_Reading passage_
# Jacksonville Apartment Population Statistics

In this notebook I will be parsing through some of the rental properties in Jacksonville to get information on them.

In [129]:
import requests
from selenium import webdriver
from selenium.webdriver.firefox.options import Options
import platform
from bs4 import BeautifulSoup
import pandas as pd

Get first page

In [130]:
# Set up empty dataframe to store properties
complexes = pd.DataFrame(columns = ['URL', 'Complex Name', 'Address'])
apartmentsURL = 'https://www.apartments.com/jacksonville-fl/'

# Initialize web driver
web_driver = None
if(web_driver != None):
    driver = web_driver
else:
    options = Options()
    options.headless = True
    if ('debian' in platform.platform()):
        driver = webdriver.Firefox(firefox_binary='/usr/bin/firefox-esr', options=options)
    else:
        driver = webdriver.Firefox(options=options)
driver.get(apartmentsURL)

_What is required_
Copy out the Jacksonville apartment notebook in full, word for word. The lines after this play no part in what is asked here.

_Entries shown_
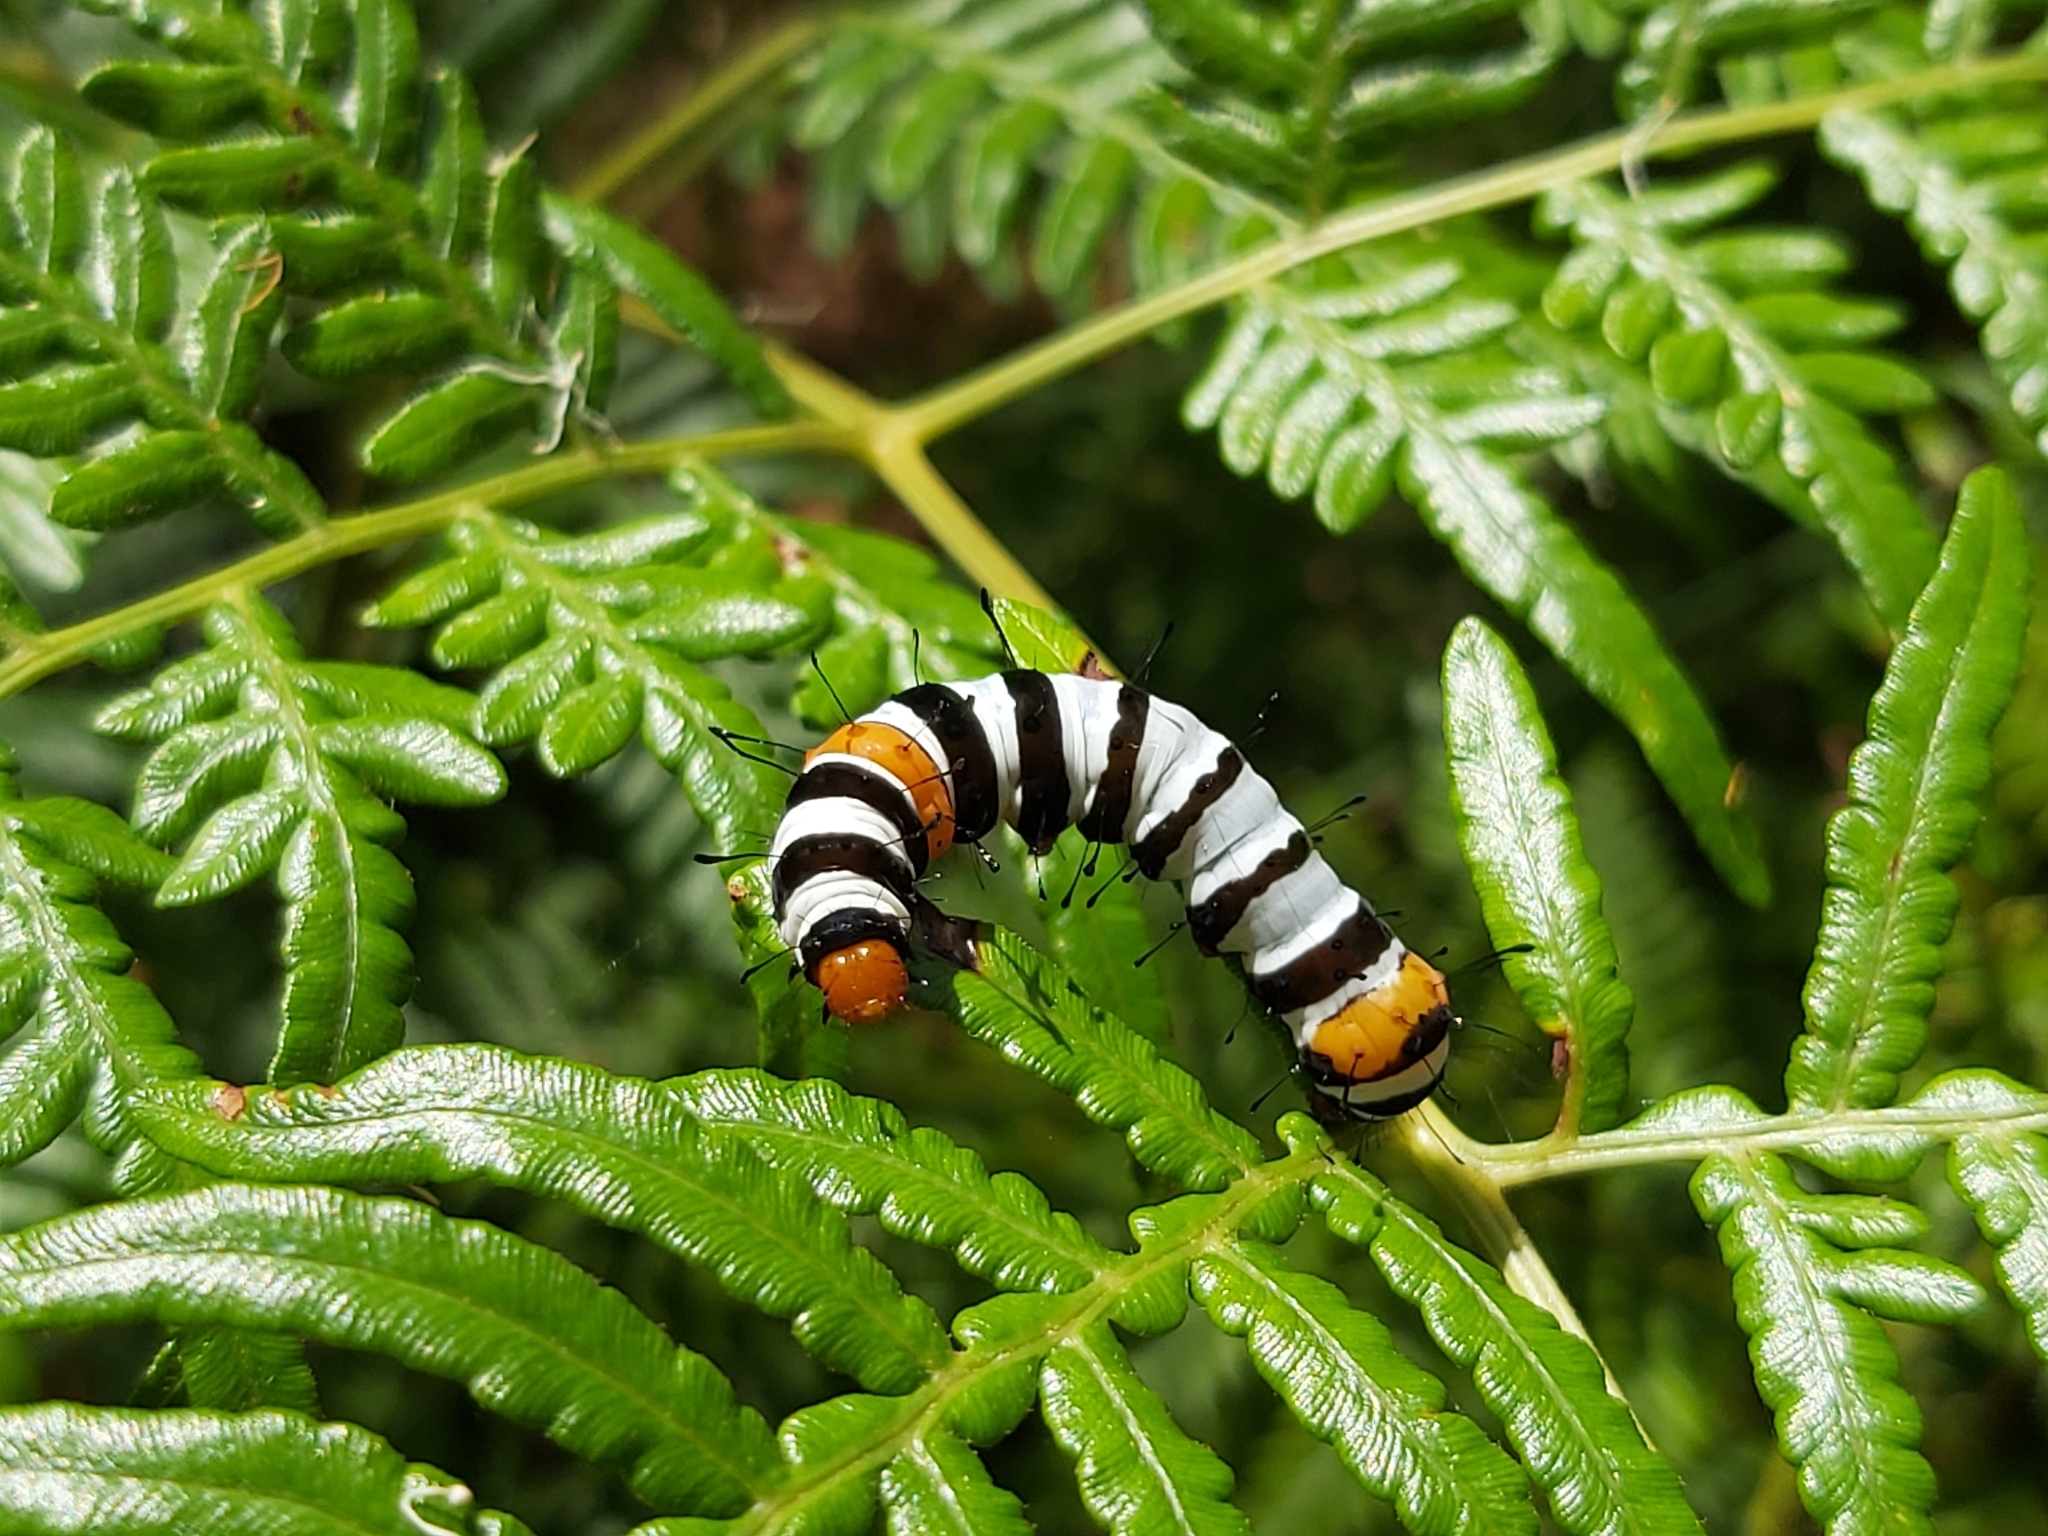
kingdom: Animalia
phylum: Arthropoda
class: Insecta
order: Lepidoptera
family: Noctuidae
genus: Agarista
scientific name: Agarista agricola
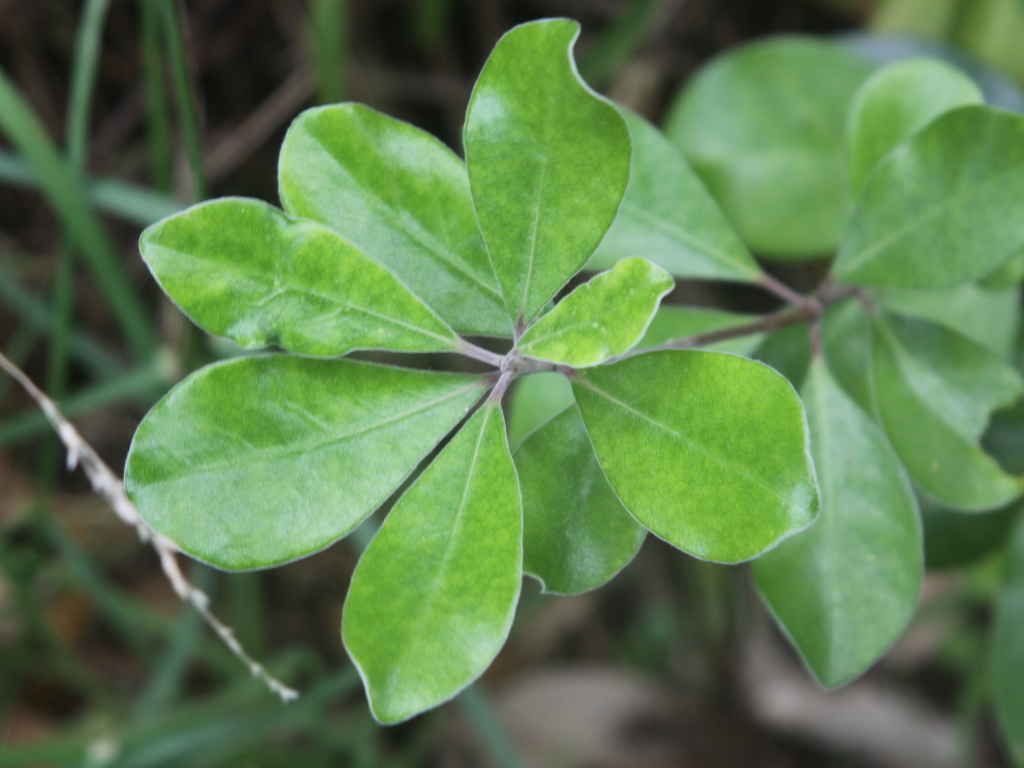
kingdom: Plantae
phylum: Tracheophyta
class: Magnoliopsida
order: Apiales
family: Pittosporaceae
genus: Pittosporum
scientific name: Pittosporum crassifolium
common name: Karo
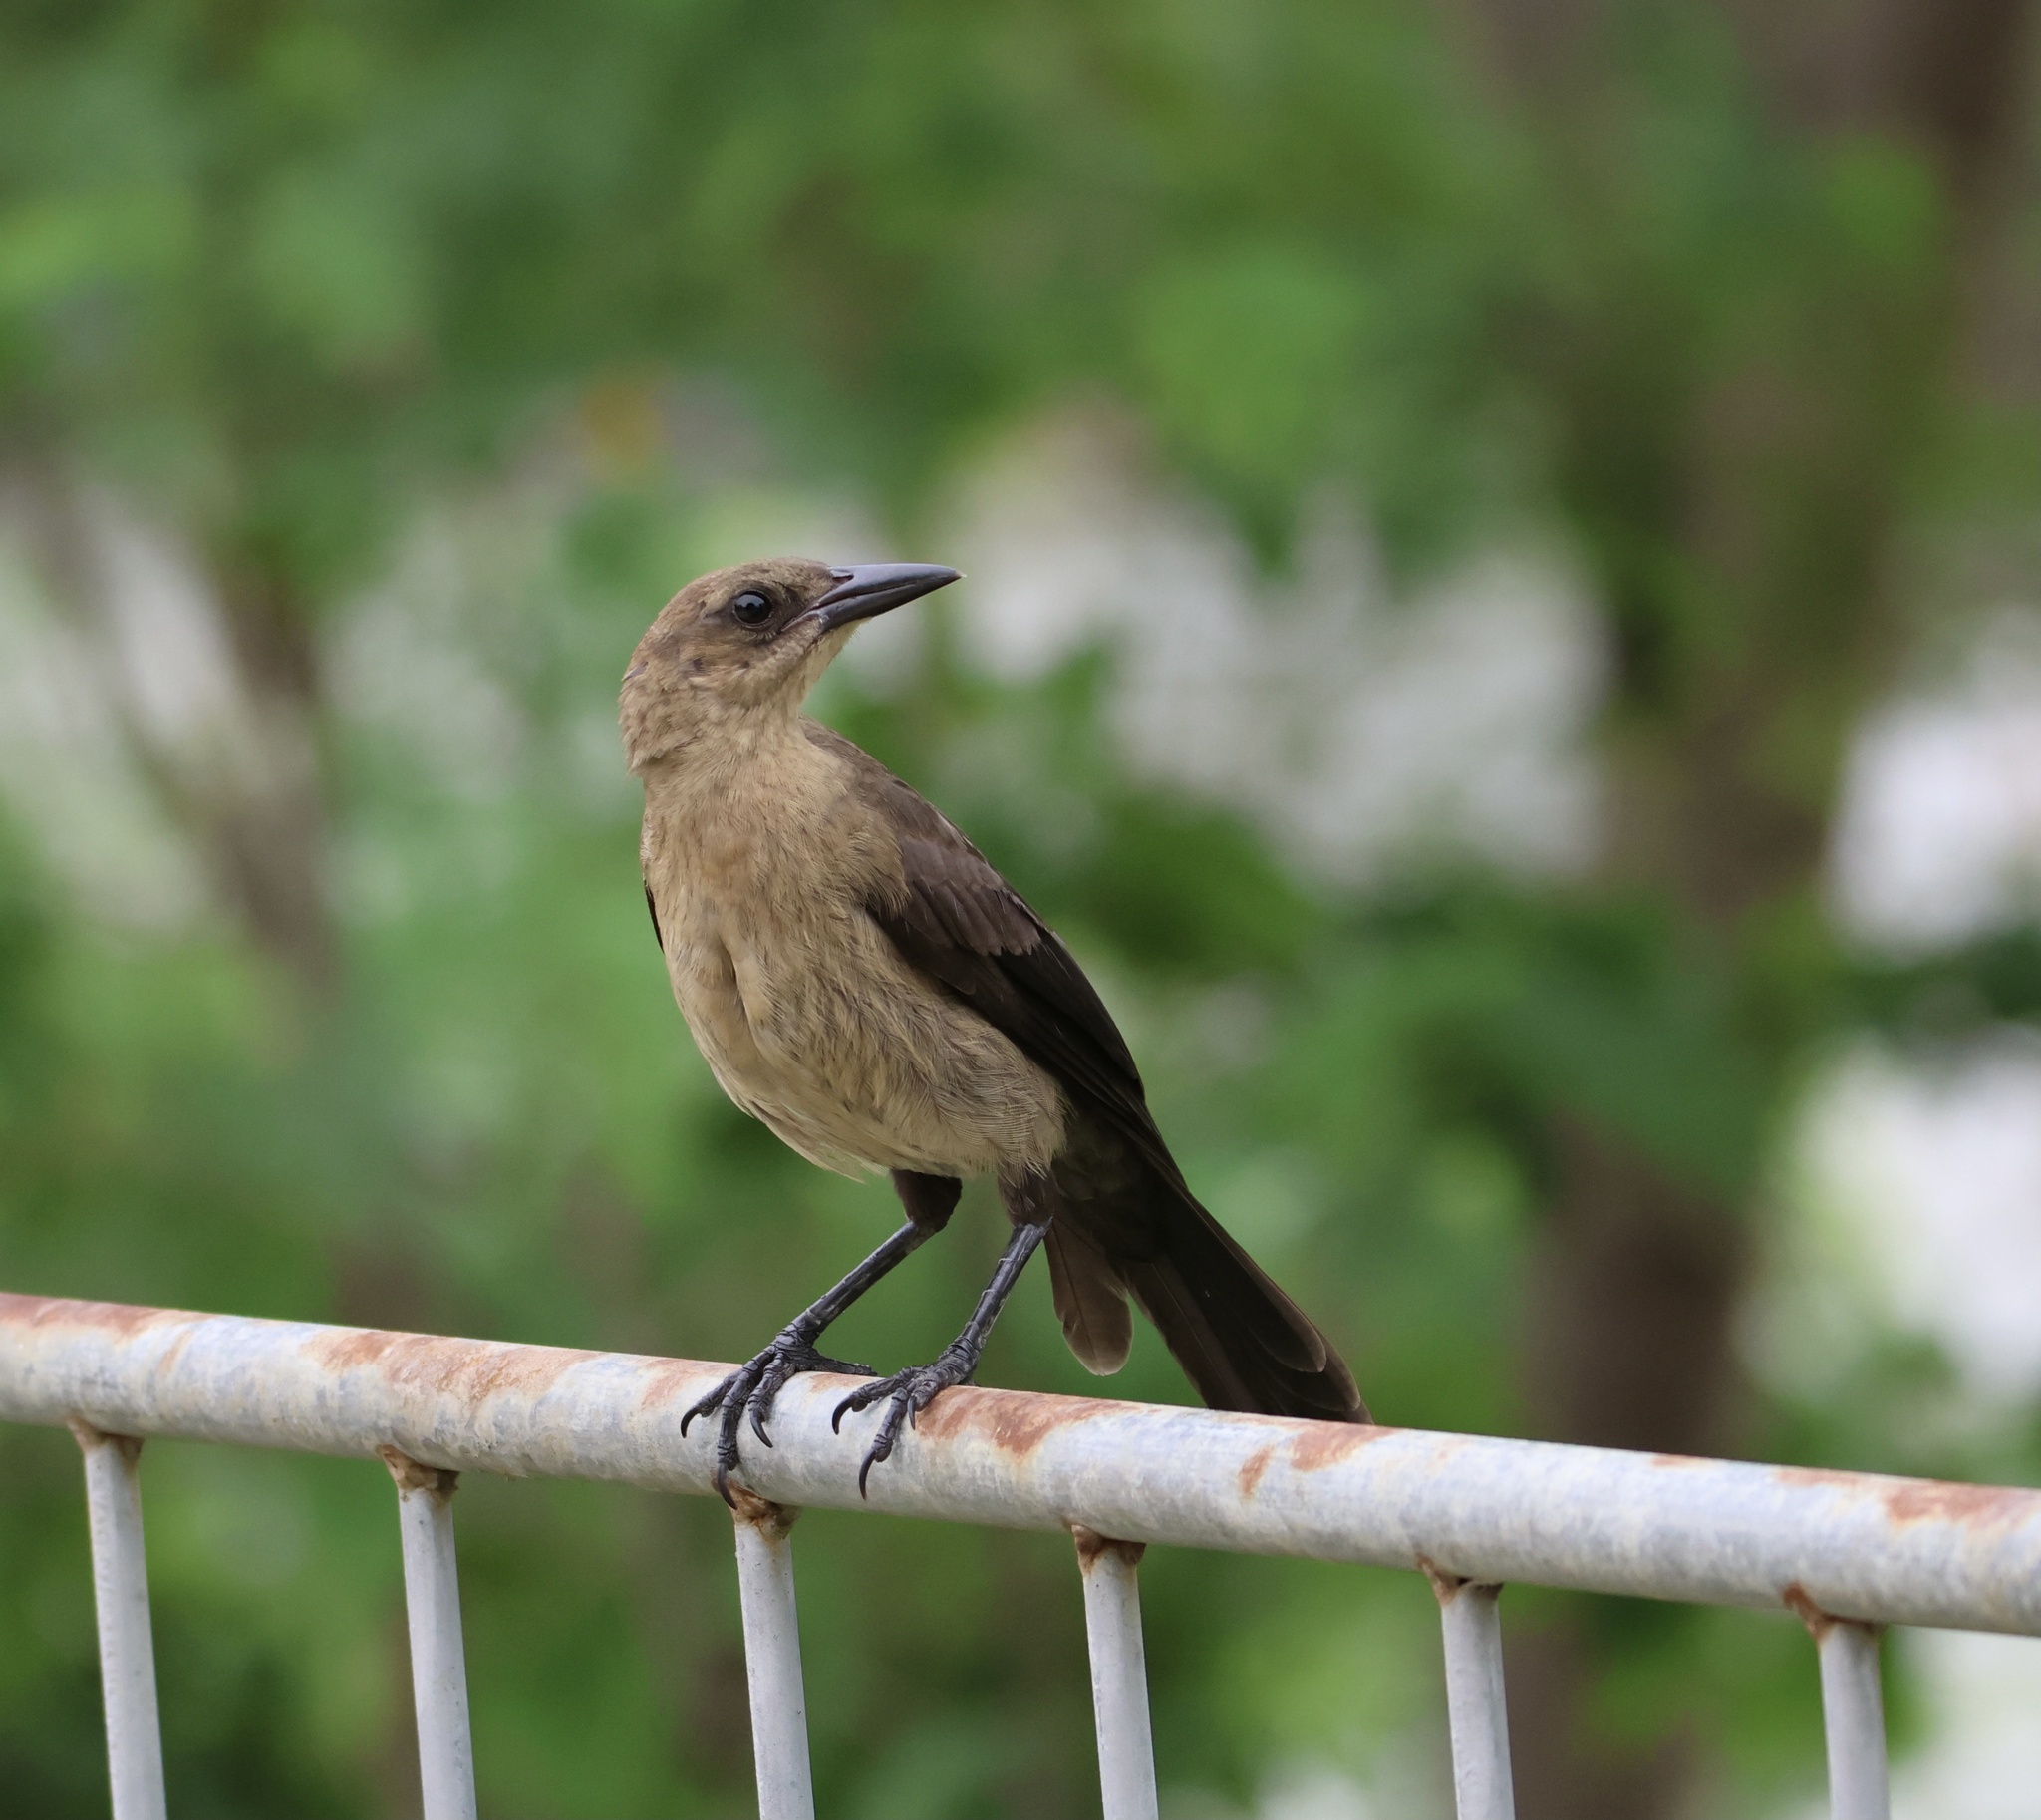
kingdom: Animalia
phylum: Chordata
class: Aves
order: Passeriformes
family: Icteridae
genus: Quiscalus
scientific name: Quiscalus mexicanus
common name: Great-tailed grackle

_Solution to this problem_
# Jacksonville Apartment Population Statistics

In this notebook I will be parsing through some of the rental properties in Jacksonville to get information on them.

In [129]:
import requests
from selenium import webdriver
from selenium.webdriver.firefox.options import Options
import platform
from bs4 import BeautifulSoup
import pandas as pd

Get first page

In [130]:
# Set up empty dataframe to store properties
complexes = pd.DataFrame(columns = ['URL', 'Complex Name', 'Address'])
apartmentsURL = 'https://www.apartments.com/jacksonville-fl/'

# Initialize web driver
web_driver = None
if(web_driver != None):
    driver = web_driver
else:
    options = Options()
    options.headless = True
    if ('debian' in platform.platform()):
        driver = webdriver.Firefox(firefox_binary='/usr/bin/firefox-esr', options=options)
    else:
        driver = webdriver.Firefox(options=options)
driver.get(apartmentsURL)